Most wore sunglasses in the unseasonably warm late January protest, and chatted in small groups of fellow workers.
“I’ve been to protests before, but I don’t always, however it was important to come today as this is a major issue and we have to show that we’re serious about it,” Philipos, an international trade expert working for the government, told me.
That sentiment was echoed by one of the demonstration’s speakers, who shouted out that: “It’s important to stay united as the government is watching and so will the upcoming one, our dignity is not to be sacrificed.”
Another said: “We’re being told that CoLA is difficult because of the economic challenges, they speak of having to wait for the economy to improve but on the backs of whom will the efforts to improve the economy be placed? On us – the workers.”
But of the workers who downed tools, almost all were over 30 – although one mother brought her young child, taking a nap in his stroller.
“I think the young are disillusioned and apathetic, there’s a distance between them and those in power – I’ve got two kids myself and that’s what I’m picking up on, there’s a sense that whether they come here or not, vote or not, nothing will really change,” Philipos offered.
Asked how he thinks the CoLA issue will develop, Philipos said that the current government is just passing the hot potato onto the upcoming one.

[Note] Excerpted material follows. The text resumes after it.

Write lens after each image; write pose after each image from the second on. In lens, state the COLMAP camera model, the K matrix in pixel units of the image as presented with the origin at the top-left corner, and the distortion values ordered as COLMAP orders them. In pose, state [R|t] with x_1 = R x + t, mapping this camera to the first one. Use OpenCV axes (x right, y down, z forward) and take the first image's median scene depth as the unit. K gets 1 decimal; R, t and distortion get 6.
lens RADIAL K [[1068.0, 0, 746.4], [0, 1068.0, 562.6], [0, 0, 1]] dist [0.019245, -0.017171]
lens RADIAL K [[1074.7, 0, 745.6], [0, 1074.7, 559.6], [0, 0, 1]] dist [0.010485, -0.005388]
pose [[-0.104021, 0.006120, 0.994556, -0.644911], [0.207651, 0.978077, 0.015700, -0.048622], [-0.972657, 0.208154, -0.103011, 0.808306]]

Indeed, Labour Minister Kyriacos Koushos has said that the CoLA issue would be a problem for the next government.
There was some half hearted talk of the elections amongst the crowd, with the mood summed up by Philipos: “There’s no real choices there, all three main candidates are linked to Anastasiades – it’s hard to make a decision, I’ll probably do so once I’ve closed the curtain in the voting booth.”
The sunny weather was clouded by the gloomy resignation, but Philipos said that through working within the public sector he knows first hand why nothing ever gets done.

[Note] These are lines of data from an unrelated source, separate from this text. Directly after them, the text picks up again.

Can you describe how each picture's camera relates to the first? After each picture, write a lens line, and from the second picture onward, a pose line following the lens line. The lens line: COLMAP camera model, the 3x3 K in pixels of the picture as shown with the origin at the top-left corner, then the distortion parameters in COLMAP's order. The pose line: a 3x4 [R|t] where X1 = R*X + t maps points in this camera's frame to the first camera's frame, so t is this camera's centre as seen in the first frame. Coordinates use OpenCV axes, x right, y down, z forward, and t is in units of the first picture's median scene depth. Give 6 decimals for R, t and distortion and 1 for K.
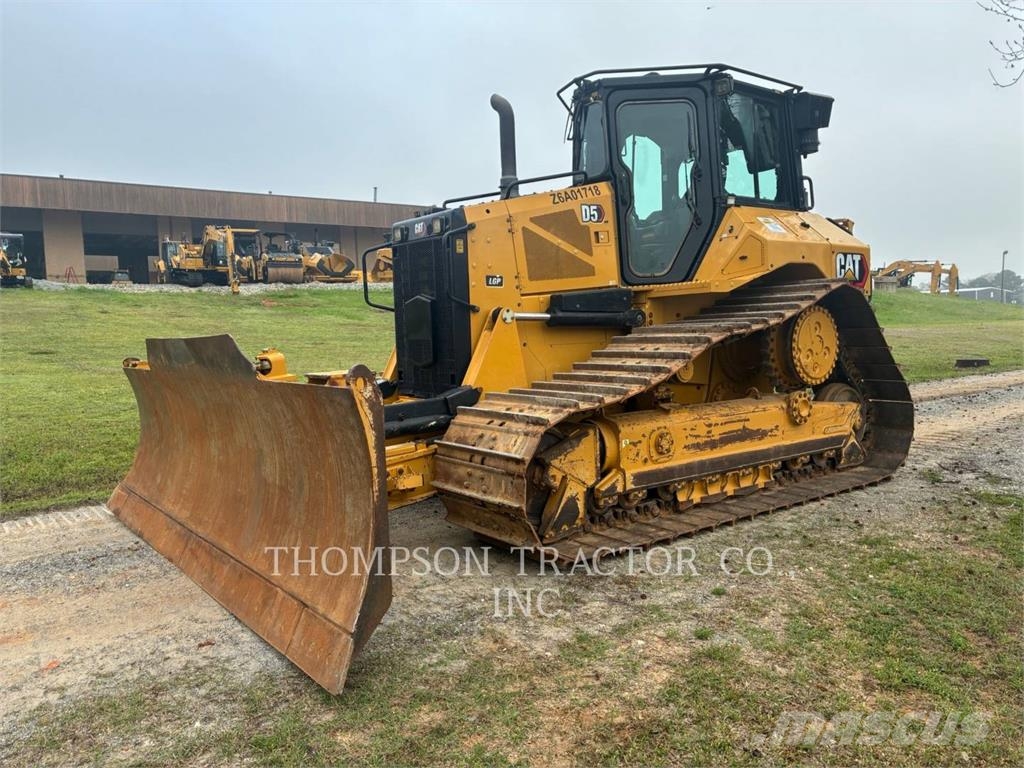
lens RADIAL K [[779.0, 0, 517.6], [0, 779.0, 383.2], [0, 0, 1]] dist [0.055507, -0.079345]
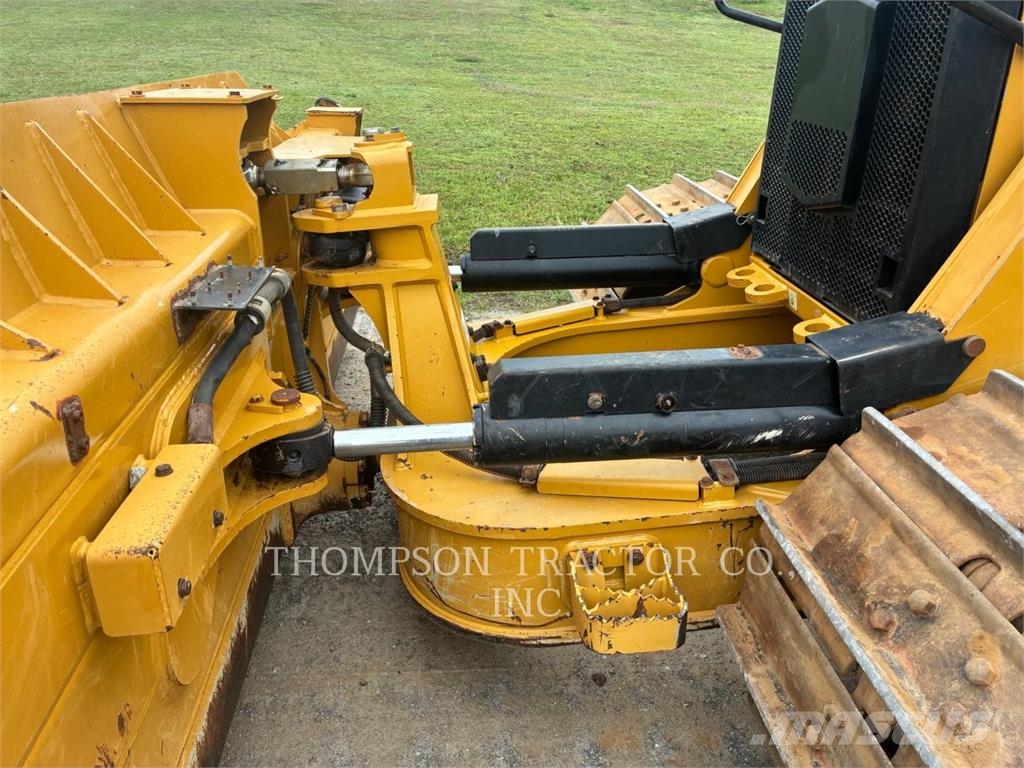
lens RADIAL K [[779.0, 0, 517.6], [0, 779.0, 383.2], [0, 0, 1]] dist [0.055507, -0.079345]
pose [[0.843902, 0.257932, -0.470425, -0.044811], [-0.086735, 0.930904, 0.354817, -0.059965], [0.529439, -0.258629, 0.807964, 0.603386]]
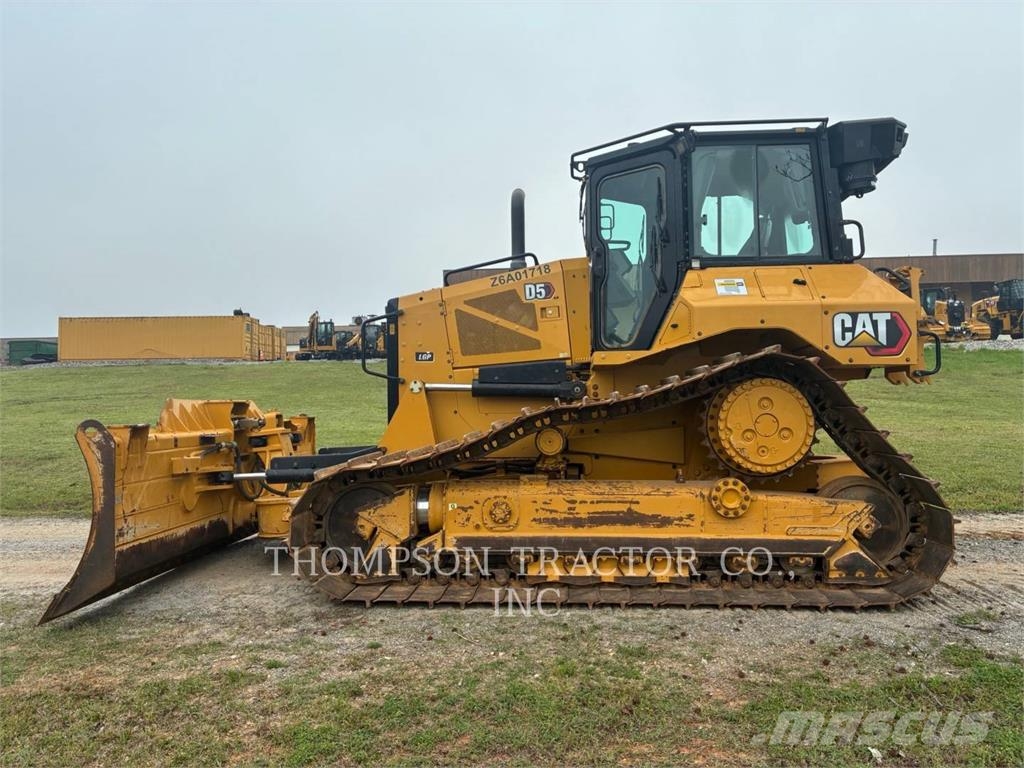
lens RADIAL K [[734.6, 0, 512.0], [0, 734.6, 384.0], [0, 0, 1]] dist [0.158995, -0.418792]
pose [[0.760780, 0.007251, -0.648970, 0.744596], [-0.060778, 0.996339, -0.060117, -0.030262], [0.646158, 0.085179, 0.758436, 0.236457]]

“Once you’ve seen and experienced it then everything makes sense,” he told me, speaking a bit louder amid chants of “hands off of CoLA!”
He explained that in the past he voted along party lines but those in power have proven themselves to be incapable of making change or solving issues.
The speaker praised the crowd’s turnout and said that it shows “the clear unity of workers on their demands for the full restoration of CoLA,” she said, as food delivery drivers whizzed past.
In the small group on the edge of the crowd, Andreas chimed in and said: “This has to succeed, many rights are continuously being stripped away.”